- _TASK_
Every line from the one with "[198,497,249,512] 99,73% ->" to the one with "[58,724,181,739] Disponibilidad alta.", including those two, is to be copied exactly; all other lines of the entries below are left out.

- _STORED DATA_

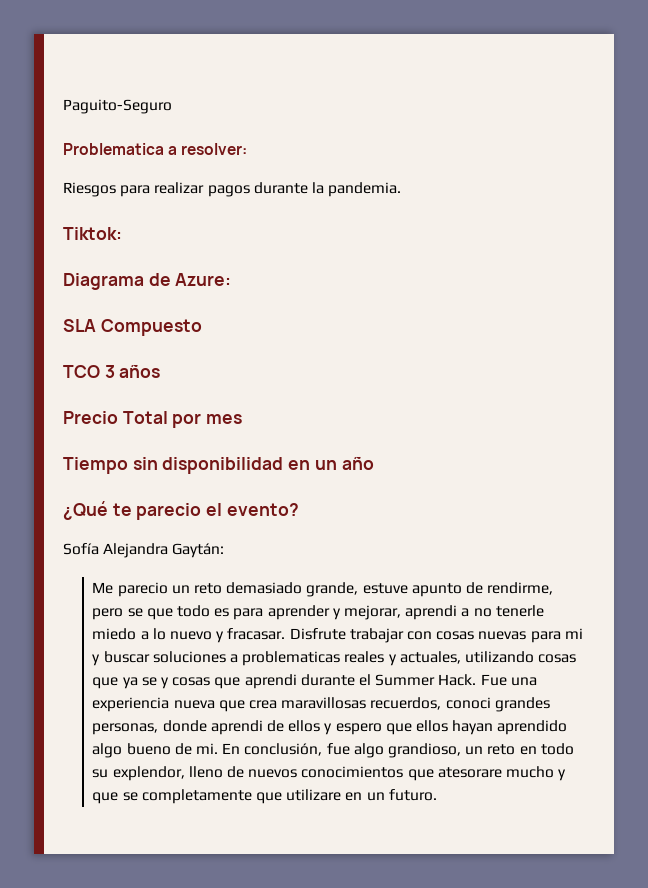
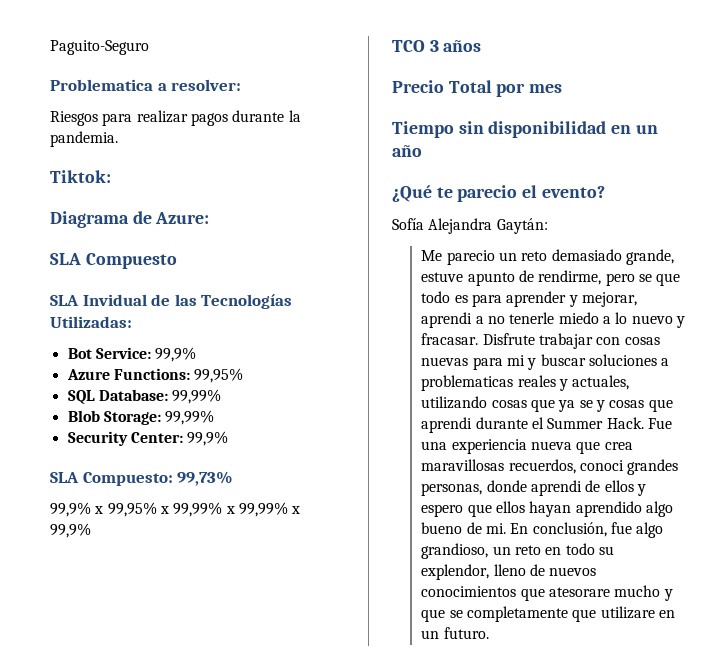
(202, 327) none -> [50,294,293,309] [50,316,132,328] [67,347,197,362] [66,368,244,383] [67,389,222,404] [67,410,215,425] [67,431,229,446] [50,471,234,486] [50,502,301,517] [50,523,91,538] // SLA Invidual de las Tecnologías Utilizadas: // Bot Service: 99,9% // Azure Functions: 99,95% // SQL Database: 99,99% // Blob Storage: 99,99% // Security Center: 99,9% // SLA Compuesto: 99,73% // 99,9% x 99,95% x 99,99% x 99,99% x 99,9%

--

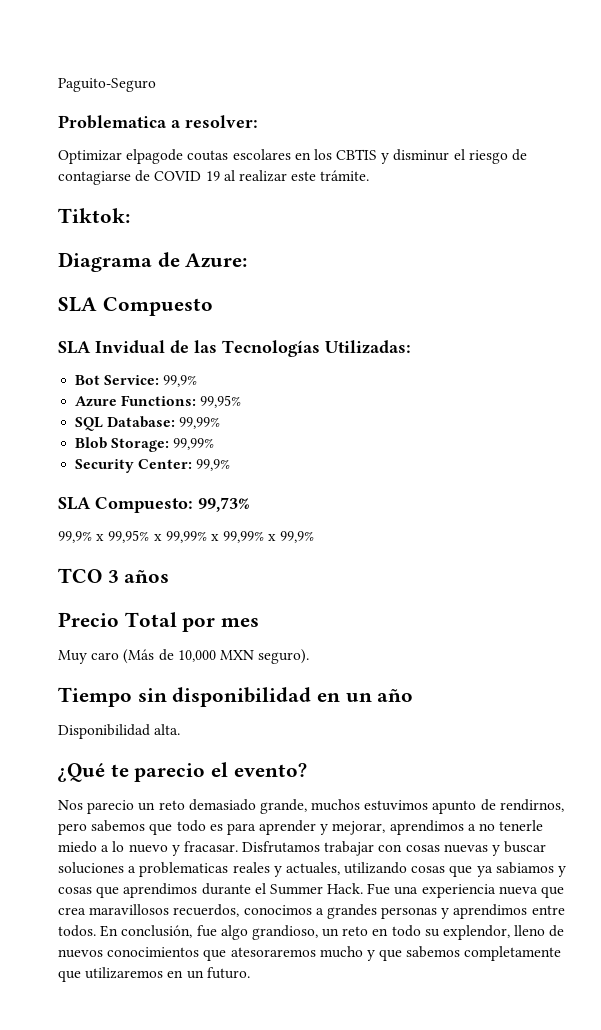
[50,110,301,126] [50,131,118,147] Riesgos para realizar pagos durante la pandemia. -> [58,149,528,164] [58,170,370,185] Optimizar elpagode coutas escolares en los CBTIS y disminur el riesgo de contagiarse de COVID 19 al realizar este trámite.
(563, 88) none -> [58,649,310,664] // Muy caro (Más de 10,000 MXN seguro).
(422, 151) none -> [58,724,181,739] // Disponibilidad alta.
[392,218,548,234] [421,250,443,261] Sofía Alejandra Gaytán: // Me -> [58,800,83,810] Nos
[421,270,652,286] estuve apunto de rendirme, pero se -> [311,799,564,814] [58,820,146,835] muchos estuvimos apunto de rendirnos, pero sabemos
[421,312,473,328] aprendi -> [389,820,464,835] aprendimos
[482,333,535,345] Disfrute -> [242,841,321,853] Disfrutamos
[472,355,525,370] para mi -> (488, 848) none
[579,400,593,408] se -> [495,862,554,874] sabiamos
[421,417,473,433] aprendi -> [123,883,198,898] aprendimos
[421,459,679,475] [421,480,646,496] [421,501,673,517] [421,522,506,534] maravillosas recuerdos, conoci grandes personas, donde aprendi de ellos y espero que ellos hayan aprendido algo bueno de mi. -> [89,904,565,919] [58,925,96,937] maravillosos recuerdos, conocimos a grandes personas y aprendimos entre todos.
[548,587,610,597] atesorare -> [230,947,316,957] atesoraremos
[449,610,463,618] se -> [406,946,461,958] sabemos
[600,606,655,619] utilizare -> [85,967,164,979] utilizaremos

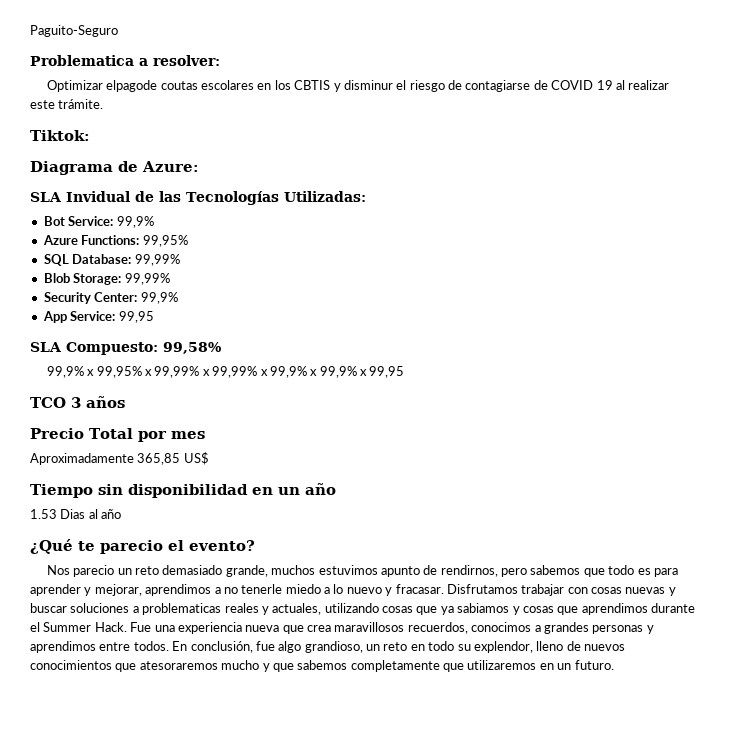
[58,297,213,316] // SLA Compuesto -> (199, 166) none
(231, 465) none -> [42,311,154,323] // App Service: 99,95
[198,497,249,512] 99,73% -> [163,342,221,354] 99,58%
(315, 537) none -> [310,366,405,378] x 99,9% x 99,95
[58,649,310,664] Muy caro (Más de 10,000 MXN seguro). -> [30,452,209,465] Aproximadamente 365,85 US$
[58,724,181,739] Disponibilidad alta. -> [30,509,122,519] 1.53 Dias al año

--

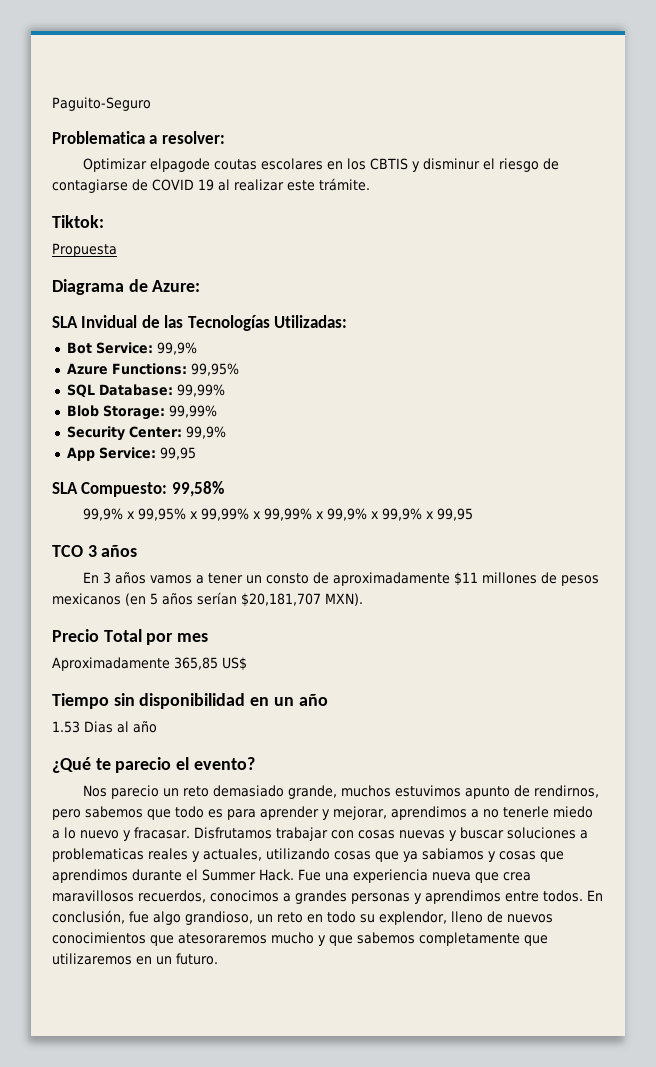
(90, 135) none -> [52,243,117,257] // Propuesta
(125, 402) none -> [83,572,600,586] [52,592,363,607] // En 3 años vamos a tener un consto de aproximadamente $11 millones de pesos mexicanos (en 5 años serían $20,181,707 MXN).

- _YOUR RESPONSE_
[198,497,249,512] 99,73% -> [163,342,221,354] 99,58%
(315, 537) none -> [310,366,405,378] x 99,9% x 99,95
[58,649,310,664] Muy caro (Más de 10,000 MXN seguro). -> [30,452,209,465] Aproximadamente 365,85 US$
[58,724,181,739] Disponibilidad alta. -> [30,509,122,519] 1.53 Dias al año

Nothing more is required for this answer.